Con
el rescate de la formación intensiva en el primer año de las
carreras pedagógicas y el incremento considerable en la
presencialidad de la docencia universitaria, los alumnos se sentirán
más seguros para enfrentar las aulas, expresó Rosa Adela González,
vicerrectora de pregrado del Instituto Superior Pedagógico Rubén
Martínez Villena, en la provincia de La Habana.
A partir de este curso, los discípulos de primer año solo
recibirán clases; no tendrán que impartirlas. Igual sucederá con los
de segundo de las especialidades de Educación Infantil e Inglés. La
medida contribuirá con una preparación superior de estos jóvenes,
aseguró.
"Debido al déficit de maestros en la provincia, nuestros
estudiantes recibían un curso de habilitación e inmediatamente
encaraban las aulas, lo cual influía en que no se sintieran
suficientemente preparados, e incluso abandonaran la carrera.
"En el último ciclo, el indicador de eficiencia —referido a la
proporción de alumnos que se gradúan, en comparación con los que
entran en primer año— se comportó muy por debajo de cuanto
aspiramos. Sin embargo, ahora debe mejorar notablemente.
"Los futuros profesores de la enseñanza media superior en las
áreas de Ciencias Exactas, Ciencias Naturales y Humanidades; los
Profesores Generales Integrales; y los de carreras técnicas como
Agropecuaria, Construcción Civil, Eléctrica, Mecánica y
Mecanización, sí habrán de incorporarse a las escuelas ya en segundo
año, pues la actual cobertura docente no permite prescindir de
ellos."
En cambio, otra medida contribuirá con la retención: de segundo a
quinto año, los alumnos disfrutarán de un incremento considerable en
la presencialidad de la docencia universitaria. En lugar de las dos
frecuencias mensuales anteriores, escucharán sistemáticamente al
maestro, en sus municipios o en las facultades próximas (Ceiba del
Agua, Güira de Melena y Güines), añadió.
El más joven de los Pedagógicos nació el 2 de septiembre de 1999.

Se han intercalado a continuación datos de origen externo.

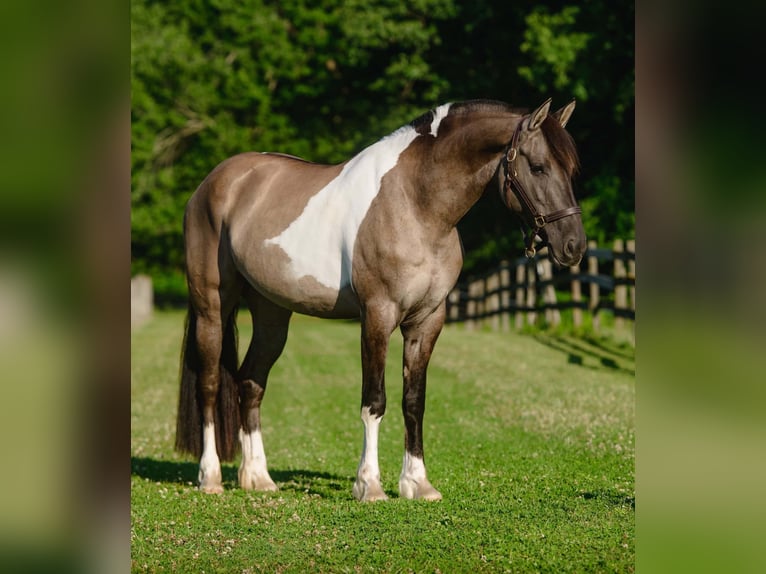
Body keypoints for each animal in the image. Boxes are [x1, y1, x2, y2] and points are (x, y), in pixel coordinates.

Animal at [175, 98, 586, 501]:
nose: (573, 246)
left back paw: (258, 478)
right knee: (209, 385)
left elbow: (414, 401)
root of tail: (214, 183)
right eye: (538, 167)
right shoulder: (377, 316)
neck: (416, 205)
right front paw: (369, 485)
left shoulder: (427, 321)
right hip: (212, 307)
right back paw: (210, 477)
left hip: (271, 314)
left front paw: (417, 484)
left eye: (571, 169)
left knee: (250, 382)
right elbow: (374, 401)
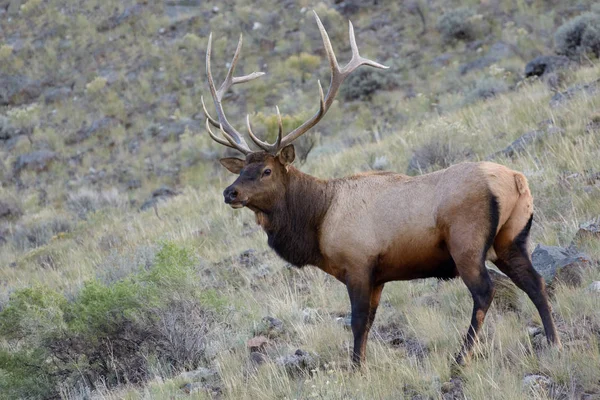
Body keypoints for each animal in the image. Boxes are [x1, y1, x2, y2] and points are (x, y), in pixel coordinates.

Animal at [203, 11, 564, 366]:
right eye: (242, 169)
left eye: (266, 171)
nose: (229, 193)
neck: (318, 221)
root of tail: (516, 180)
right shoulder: (378, 277)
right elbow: (369, 323)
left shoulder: (359, 264)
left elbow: (358, 321)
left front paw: (356, 368)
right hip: (511, 238)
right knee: (535, 282)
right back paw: (553, 342)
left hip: (467, 242)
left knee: (485, 291)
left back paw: (461, 358)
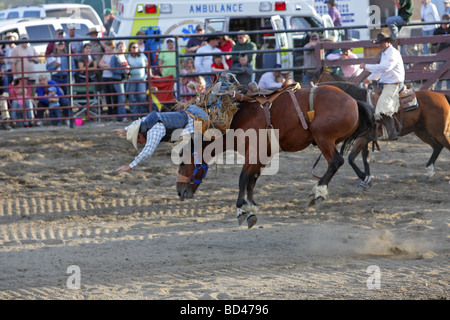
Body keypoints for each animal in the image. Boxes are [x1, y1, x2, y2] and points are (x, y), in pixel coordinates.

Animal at [176, 82, 372, 228]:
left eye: (183, 163)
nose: (179, 191)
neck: (234, 119)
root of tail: (354, 101)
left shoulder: (253, 152)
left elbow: (242, 179)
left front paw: (241, 210)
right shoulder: (262, 156)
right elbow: (252, 180)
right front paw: (251, 208)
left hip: (322, 137)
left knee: (336, 161)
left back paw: (318, 192)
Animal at [314, 70, 450, 185]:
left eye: (316, 80)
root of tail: (442, 96)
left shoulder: (363, 138)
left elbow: (351, 158)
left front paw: (364, 177)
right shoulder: (365, 138)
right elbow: (365, 158)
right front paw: (366, 179)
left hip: (439, 131)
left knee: (443, 145)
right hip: (421, 131)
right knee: (437, 146)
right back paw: (430, 170)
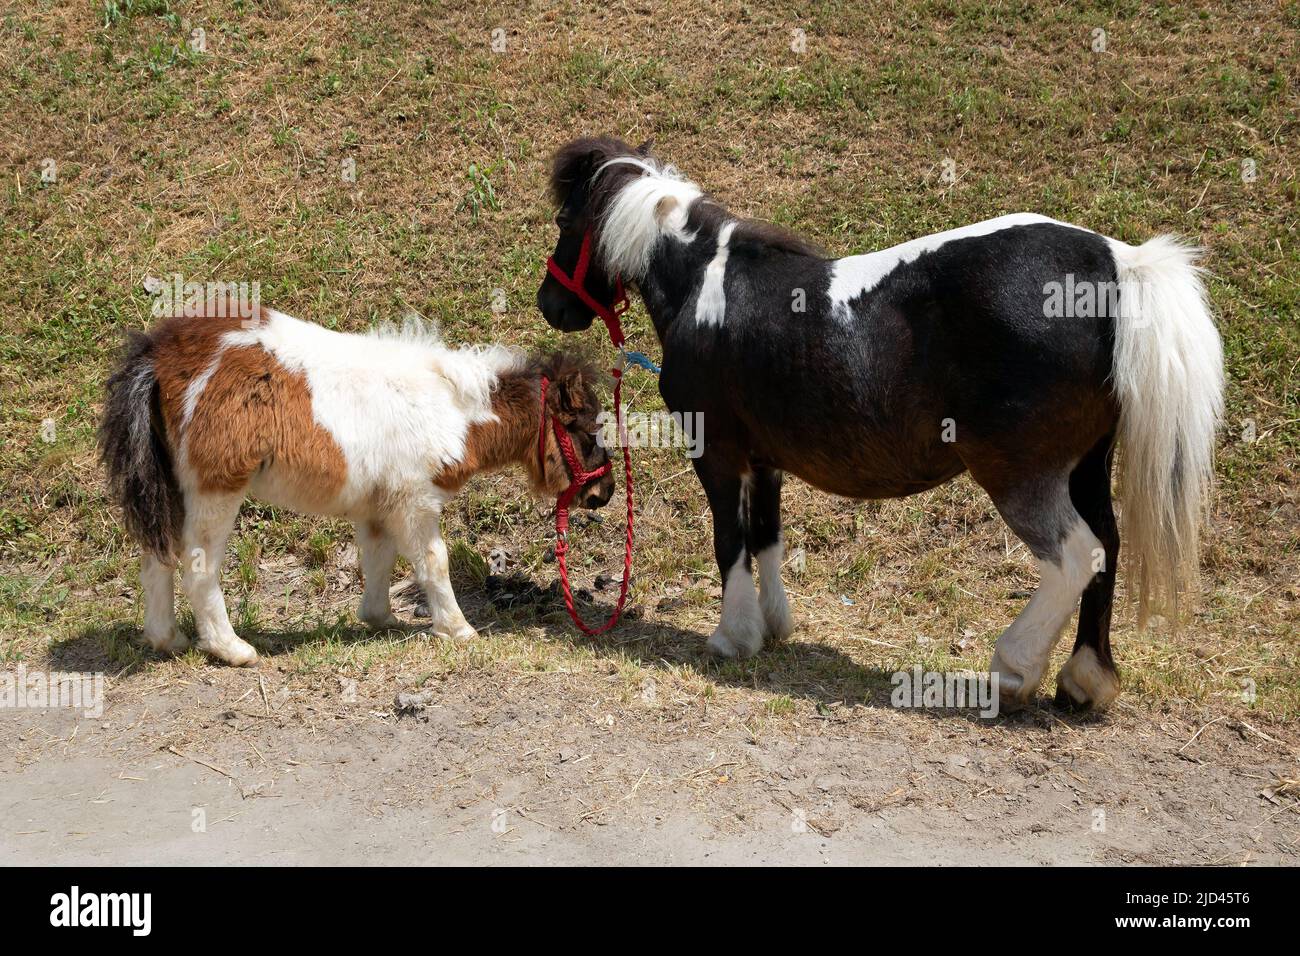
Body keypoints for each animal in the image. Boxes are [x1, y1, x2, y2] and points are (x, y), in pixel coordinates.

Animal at [100, 305, 614, 666]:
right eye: (587, 431)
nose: (603, 493)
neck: (448, 408)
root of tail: (160, 351)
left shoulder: (380, 505)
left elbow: (379, 558)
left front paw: (380, 619)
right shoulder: (414, 501)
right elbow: (433, 561)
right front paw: (458, 629)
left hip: (171, 488)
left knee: (157, 557)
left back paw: (167, 639)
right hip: (215, 489)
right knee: (197, 565)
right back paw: (231, 649)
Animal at [537, 136, 1224, 711]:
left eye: (567, 222)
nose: (551, 305)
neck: (704, 287)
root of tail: (1116, 265)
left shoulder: (719, 453)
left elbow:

Ha graduado a 6 985 Licenciados en Educación en una treintena de
carreras, y persiste en formar docentes con las habilidades
necesarias para una óptima vida profesional, lo cual confirma la
validez de crear una institución propia para la provincia que
declaró el primer territorio libre de analfabetismo, vio nacer las
escuelas en el campo y acogió a los primeros maestros del
Destacamento Pedagógico Manuel Ascunce.